> Material for the task
<<<<

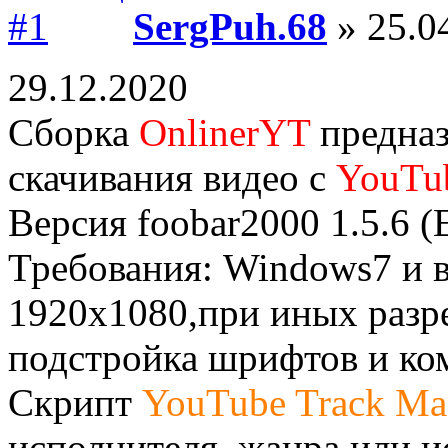
SergPuh.68
» 25.0
29.12.2020
Сборка
OnlinerYT
предназ
скачивания видео с
YouTu
Версия foobar2000 1.5.6 (
Требования: Windows7 и 
1920x1080,при иных разр
подстройка шрифтов и ко
Скрипт
YouTube Track Ma
исполнителя, жанра или 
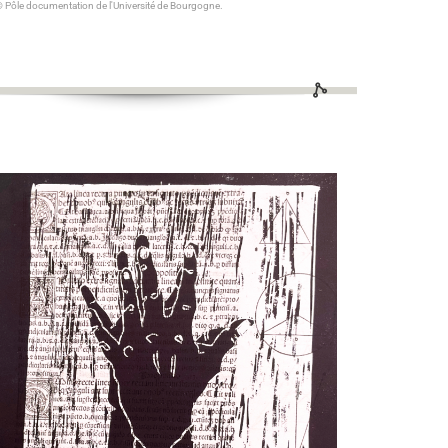
 Pôle documentation de l'Université de Bourgogne.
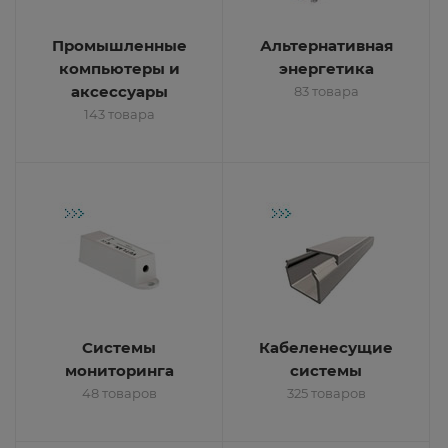
Промышленные
Альтернативная
компьютеры и
энергетика
аксессуары
83 товара
143 товара
Системы
Кабеленесущие
мониторинга
системы
48 товаров
325 товаров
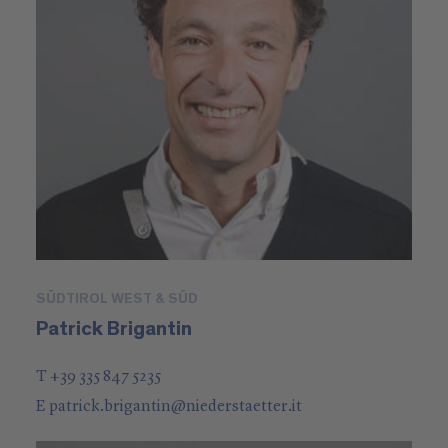
SÜDTIROL WEST & SÜD
Patrick Brigantin
T +39 335 847 5235
E
patrick.brigantin
@
niederstaetter
.it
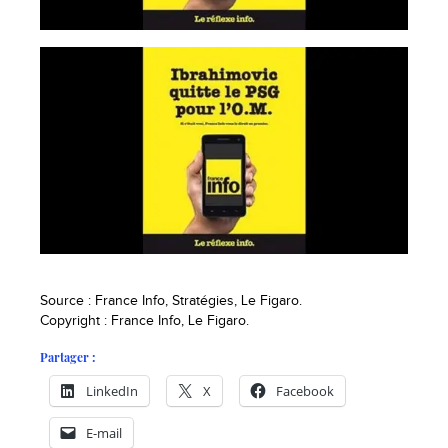
Source : France Info, Stratégies, Le Figaro.
Copyright : France Info, Le Figaro.
Partager :
LinkedIn
X
Facebook
E-mail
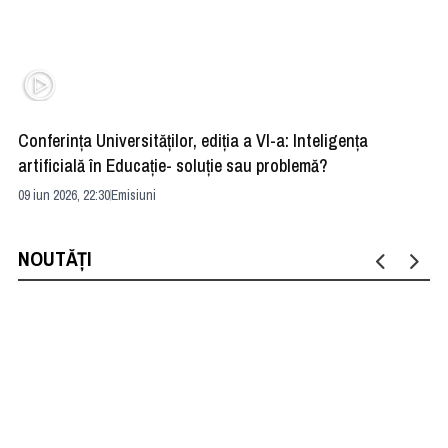
Conferința Universităților, ediția a VI-a: Inteligența
”R
artificială în Educație- soluție sau problemă?
ad
09 iun 2026, 22:30
Emisiuni
04 
NOUTĂȚI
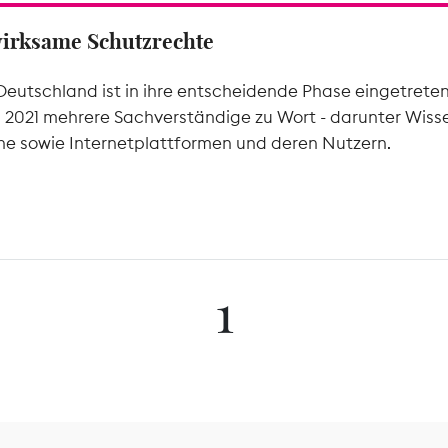
wirksame Schutzrechte
Deutschland ist in ihre entscheidende Phase eingetrete
l 2021 mehrere Sachverständige zu Wort - darunter Wiss
he sowie Internetplattformen und deren Nutzern.
1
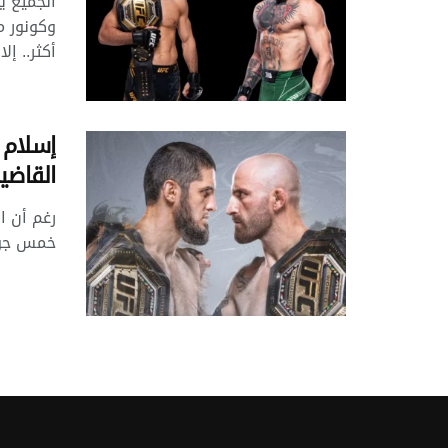
الجميع ي
وكونور م
أكثر.. إلا 
إسلام 
القاضي
رغم أن ا
خمس جولا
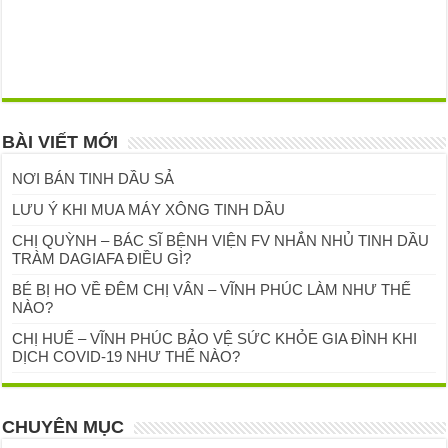
BÀI VIẾT MỚI
NƠI BÁN TINH DẦU SẢ
LƯU Ý KHI MUA MÁY XÔNG TINH DẦU
CHỊ QUỲNH – BÁC SĨ BỆNH VIỆN FV NHẮN NHỦ TINH DẦU
TRÀM DAGIAFA ĐIỀU GÌ?
BÉ BỊ HO VỀ ĐÊM CHỊ VÂN – VĨNH PHÚC LÀM NHƯ THẾ
NÀO?
CHỊ HUẾ – VĨNH PHÚC BẢO VỆ SỨC KHỎE GIA ĐÌNH KHI
DỊCH COVID-19 NHƯ THẾ NÀO?
CHUYÊN MỤC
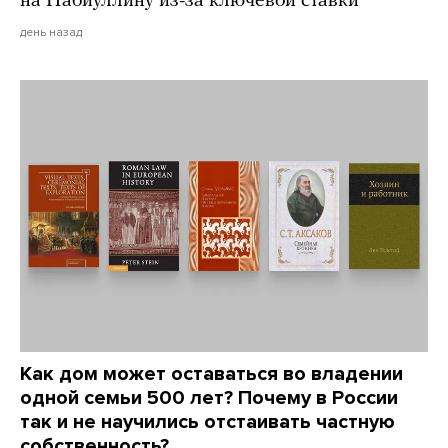
на Набиуллину из-за ключевой ставки
день назад
Как дом может оставаться во владении
одной семьи 500 лет? Почему в России
так и не научились отстаивать частную
собственность?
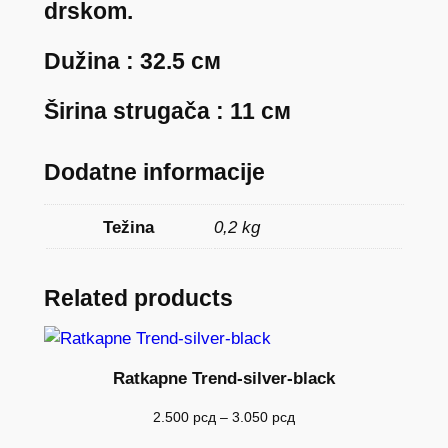
drskom.
k
o
Dužina : 32.5 см
l
i
Širina strugača : 11 см
č
i
Dodatne informacije
n
a
Težina
0,2 kg
Related products
Ratkapne Trend-silver-black
Raspon
2.500
рсд
–
3.050
рсд
cena:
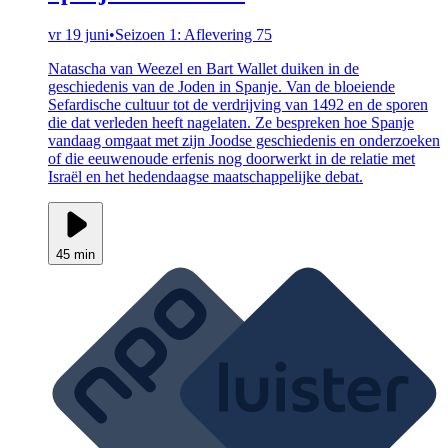
vr 19 juni
•
Seizoen 1: Aflevering 75
Natascha van Weezel en Bart Wallet duiken in de
geschiedenis van de Joden in Spanje. Van de bloeiende
Sefardische cultuur tot de verdrijving van 1492 en de sporen
die dat verleden heeft nagelaten. Ze bespreken hoe Spanje
vandaag omgaat met zijn Joodse geschiedenis en onderzoeken
of die eeuwenoude erfenis nog doorwerkt in de relatie met
Israël en het hedendaagse maatschappelijke debat.
45 min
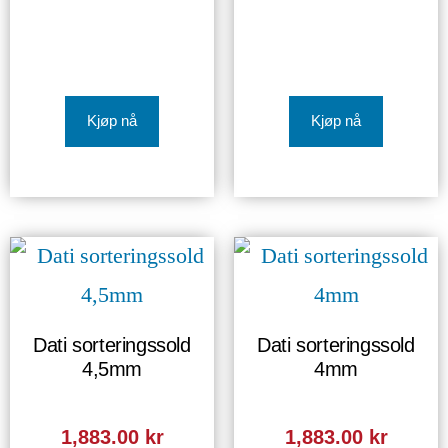
Kjøp nå
Kjøp nå
Dati sorteringssold
Dati sorteringssold
4,5mm
4mm
1,883.00
kr
1,883.00
kr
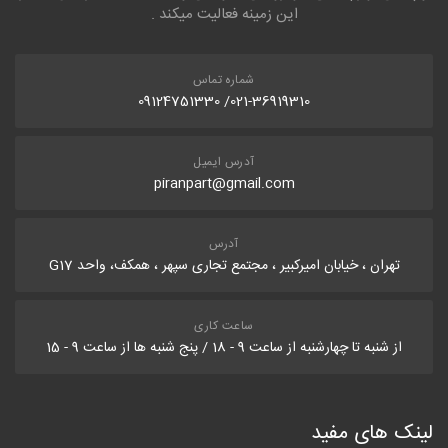
این زمینه فعالیت میکند .
شماره تماس
021-36919310/ 09124751330
آدرس ایمیل
piranpart@gmail.com
آدرس
تهران ، خیابان امیرکبیر ، مجتمع تجاری سپهر ، همکف، واحد G17
ساعت کاری
از شنبه تا چهارشنبه از ساعت 9 - 18 / پنج شنبه ها از ساعت 9 - 15
لینک های مفید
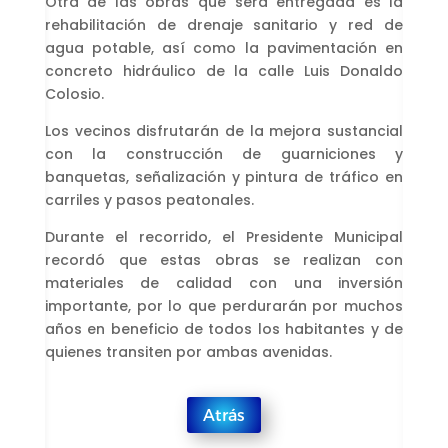
Otra de las obras que será entregada es la
rehabilitación de drenaje sanitario y red de
agua potable, así como la pavimentación en
concreto hidráulico de la calle Luis Donaldo
Colosio.
Los vecinos disfrutarán de la mejora sustancial
con la construcción de guarniciones y
banquetas, señalización y pintura de tráfico en
carriles y pasos peatonales.
Durante el recorrido, el Presidente Municipal
recordó que estas obras se realizan con
materiales de calidad con una inversión
importante, por lo que perdurarán por muchos
años en beneficio de todos los habitantes y de
quienes transiten por ambas avenidas.
Atrás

>>>>

> Directions
Give back every entry word for word, and drop the pictures as you go.

> Result of the task
SergPuh.68
» 25.0
29.12.2020
Сборка
OnlinerYT
предназ
скачивания видео с
YouTu
Версия foobar2000 1.5.6 (
Требования: Windows7 и 
1920x1080,при иных разр
подстройка шрифтов и ко
Скрипт
YouTube Track Ma
исполнителя, жанра или 
 Pôle documentation de l'Université de Bourgogne.
Промышленные
Альтернативная
компьютеры и
энергетика
аксессуары
83 товара
143 товара
Системы
Кабеленесущие
мониторинга
системы
48 товаров
325 товаров
SÜDTIROL WEST & SÜD
Patrick Brigantin
T +39 335 847 5235
E
patrick.brigantin
@
niederstaetter
.it
Source : France Info, Stratégies, Le Figaro.
Copyright : France Info, Le Figaro.
Partager :
LinkedIn
X
Facebook
E-mail
Conferința Universităților, ediția a VI-a: Inteligența
”R
artificială în Educație- soluție sau problemă?
ad
09 iun 2026, 22:30
Emisiuni
04 
NOUTĂȚI
wirksame Schutzrechte
Deutschland ist in ihre entscheidende Phase eingetrete
l 2021 mehrere Sachverständige zu Wort - darunter Wiss
he sowie Internetplattformen und deren Nutzern.
1
الجميع ي
وكونور م
أكثر.. إلا 
إسلام 
القاضي
رغم أن ا
خمس جولا
BÀI VIẾT MỚI
NƠI BÁN TINH DẦU SẢ
LƯU Ý KHI MUA MÁY XÔNG TINH DẦU
CHỊ QUỲNH – BÁC SĨ BỆNH VIỆN FV NHẮN NHỦ TINH DẦU
TRÀM DAGIAFA ĐIỀU GÌ?
BÉ BỊ HO VỀ ĐÊM CHỊ VÂN – VĨNH PHÚC LÀM NHƯ THẾ
NÀO?
CHỊ HUẾ – VĨNH PHÚC BẢO VỆ SỨC KHỎE GIA ĐÌNH KHI
DỊCH COVID-19 NHƯ THẾ NÀO?
CHUYÊN MỤC
на Набиуллину из-за ключевой ставки
день назад
Как дом может оставаться во владении
одной семьи 500 лет? Почему в России
так и не научились отстаивать частную
собственность?
drskom.
k
o
Dužina : 32.5 см
l
i
Širina strugača : 11 см
č
i
Dodatne informacije
n
a
Težina
0,2 kg
Related products
Ratkapne Trend-silver-black
Raspon
2.500
рсд
–
3.050
рсд
cena:
vr 19 juni
•
Seizoen 1: Aflevering 75
Natascha van Weezel en Bart Wallet duiken in de
geschiedenis van de Joden in Spanje. Van de bloeiende
Sefardische cultuur tot de verdrijving van 1492 en de sporen
die dat verleden heeft nagelaten. Ze bespreken hoe Spanje
vandaag omgaat met zijn Joodse geschiedenis en onderzoeken
of die eeuwenoude erfenis nog doorwerkt in de relatie met
Israël en het hedendaagse maatschappelijke debat.
45 min
Kjøp nå
Kjøp nå
Dati sorteringssold
Dati sorteringssold
4,5mm
4mm
1,883.00
kr
1,883.00
kr
این زمینه فعالیت میکند .
شماره تماس
021-36919310/ 09124751330
آدرس ایمیل
piranpart@gmail.com
آدرس
تهران ، خیابان امیرکبیر ، مجتمع تجاری سپهر ، همکف، واحد G17
ساعت کاری
از شنبه تا چهارشنبه از ساعت 9 - 18 / پنج شنبه ها از ساعت 9 - 15
لینک های مفید
Otra de las obras que será entregada es la
rehabilitación de drenaje sanitario y red de
agua potable, así como la pavimentación en
concreto hidráulico de la calle Luis Donaldo
Colosio.
Los vecinos disfrutarán de la mejora sustancial
con la construcción de guarniciones y
banquetas, señalización y pintura de tráfico en
carriles y pasos peatonales.
Durante el recorrido, el Presidente Municipal
recordó que estas obras se realizan con
materiales de calidad con una inversión
importante, por lo que perdurarán por muchos
años en beneficio de todos los habitantes y de
quienes transiten por ambas avenidas.
Atrás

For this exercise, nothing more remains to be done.